Exercise aim: Every line below that holds the string "thức" should be copied.

*** Records for this task ***

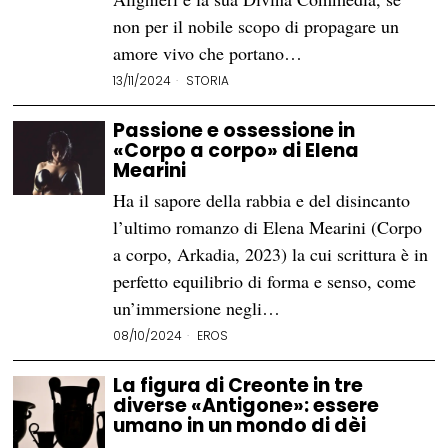
non per il nobile scopo di propagare un
amore vivo che portano…
13/11/2024
STORIA
Passione e ossessione in
«Corpo a corpo» di Elena
Mearini
Ha il sapore della rabbia e del disincanto
l’ultimo romanzo di Elena Mearini (Corpo
a corpo, Arkadia, 2023) la cui scrittura è in
perfetto equilibrio di forma e senso, come
un’immersione negli…
08/10/2024
EROS
La figura di Creonte in tre
diverse «Antigone»: essere
umano in un mondo di dèi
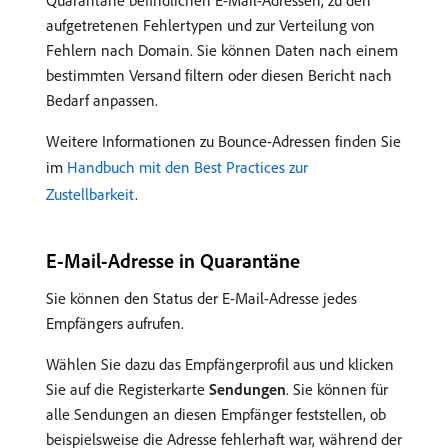
aufgetretenen Fehlertypen und zur Verteilung von
Fehlern nach Domain. Sie können Daten nach einem
bestimmten Versand filtern oder diesen Bericht nach
Bedarf anpassen.
Weitere Informationen zu Bounce-Adressen finden Sie
im
Handbuch mit den Best Practices zur
Zustellbarkeit
.
E-Mail-Adresse in Quarantäne
Sie können den Status der E-Mail-Adresse jedes
Empfängers aufrufen.
Wählen Sie dazu das Empfängerprofil aus und klicken
Sie auf die Registerkarte
Sendungen
. Sie können für
alle Sendungen an diesen Empfänger feststellen, ob
beispielsweise die Adresse fehlerhaft war, während der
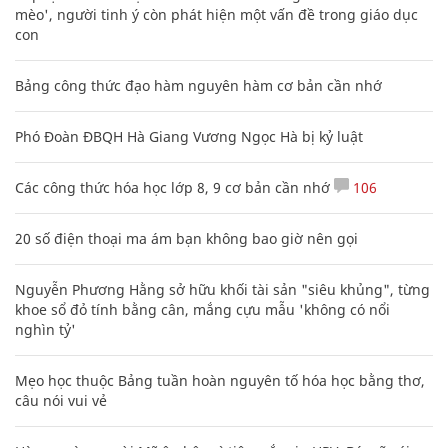
mèo', người tinh ý còn phát hiện một vấn đề trong giáo dục
con
Bảng công thức đạo hàm nguyên hàm cơ bản cần nhớ
Phó Đoàn ĐBQH Hà Giang Vương Ngọc Hà bị kỷ luật
Các công thức hóa học lớp 8, 9 cơ bản cần nhớ
106
20 số điện thoại ma ám bạn không bao giờ nên gọi
Nguyễn Phương Hằng sở hữu khối tài sản "siêu khủng", từng
khoe sổ đỏ tính bằng cân, mắng cựu mẫu 'không có nổi
nghìn tỷ'
Mẹo học thuộc Bảng tuần hoàn nguyên tố hóa học bằng thơ,
câu nói vui vẻ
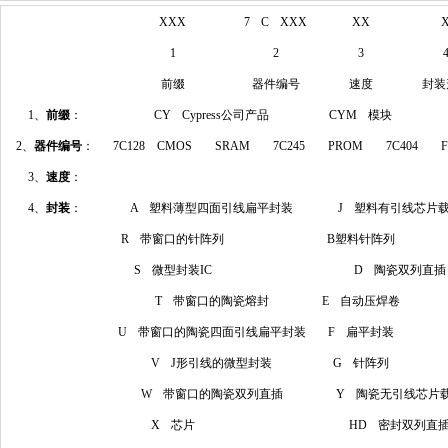
XXX
7 C XXX
XX
1
2
3
前缀
器件编号
速度
封装
1、
前缀
：
CY Cypress公司产品
CYM 模块
2、
器件编号
：
7C128 CMOS SRAM 7C245 PROM 7C404 
3、
速度
：
4、
封装
：
A 塑料薄型四面引线扁平封装
J 塑料有引线芯片
R 带窗口的针阵列
B塑料针阵列
S 微型封装IC
D 陶瓷双列直插
T 带窗口的陶瓷熔封
E 自动压焊卷
U 带窗口的陶瓷四面引线扁平封装
F 扁平封装
V J形引线的微型封装
G 针阵列
W 带窗口的陶瓷双列直插
Y 陶瓷无引线芯片
X 芯片
HD 密封双列直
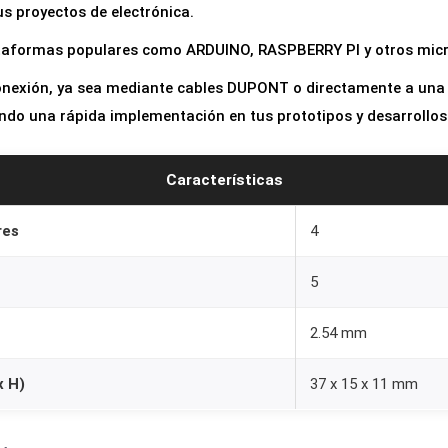
us proyectos de electrónica.
ataformas populares como ARDUINO, RASPBERRY PI y otros micr
 conexión, ya sea mediante cables DUPONT o directamente a una
ndo una rápida implementación en tus prototipos y desarrollos
Características
res
4
5
2.54 mm
x H)
37 x 15 x 11 mm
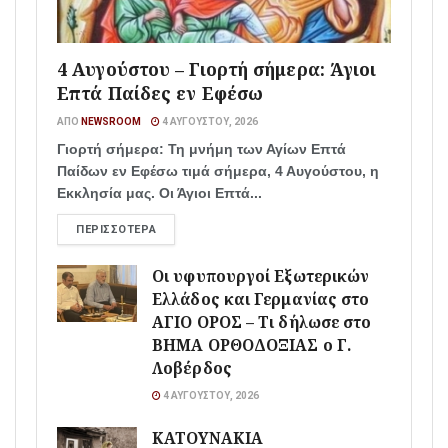
4 Αυγούστου – Γιορτή σήμερα: Άγιοι
Επτά Παίδες εν Εφέσω
ΑΠΌ
NEWSROOM
4 ΑΥΓΟΎΣΤΟΥ, 2026
Γιορτή σήμερα: Τη μνήμη των Αγίων Επτά
Παίδων εν Εφέσω τιμά σήμερα, 4 Αυγούστου, η
Εκκλησία μας. Οι Άγιοι Επτά...
ΠΕΡΙΣΣΌΤΕΡΑ
Οι υφυπουργοί Εξωτερικών
Ελλάδος και Γερμανίας στο
ΑΓΙΟ ΟΡΟΣ – Τι δήλωσε στο
ΒΗΜΑ ΟΡΘΟΔΟΞΙΑΣ ο Γ.
Λοβέρδος
4 ΑΥΓΟΎΣΤΟΥ, 2026
ΚΑΤΟΥΝΑΚΙΑ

***

Response area:
Bảng công thức đạo hàm nguyên hàm cơ bản cần nhớ
Các công thức hóa học lớp 8, 9 cơ bản cần nhớ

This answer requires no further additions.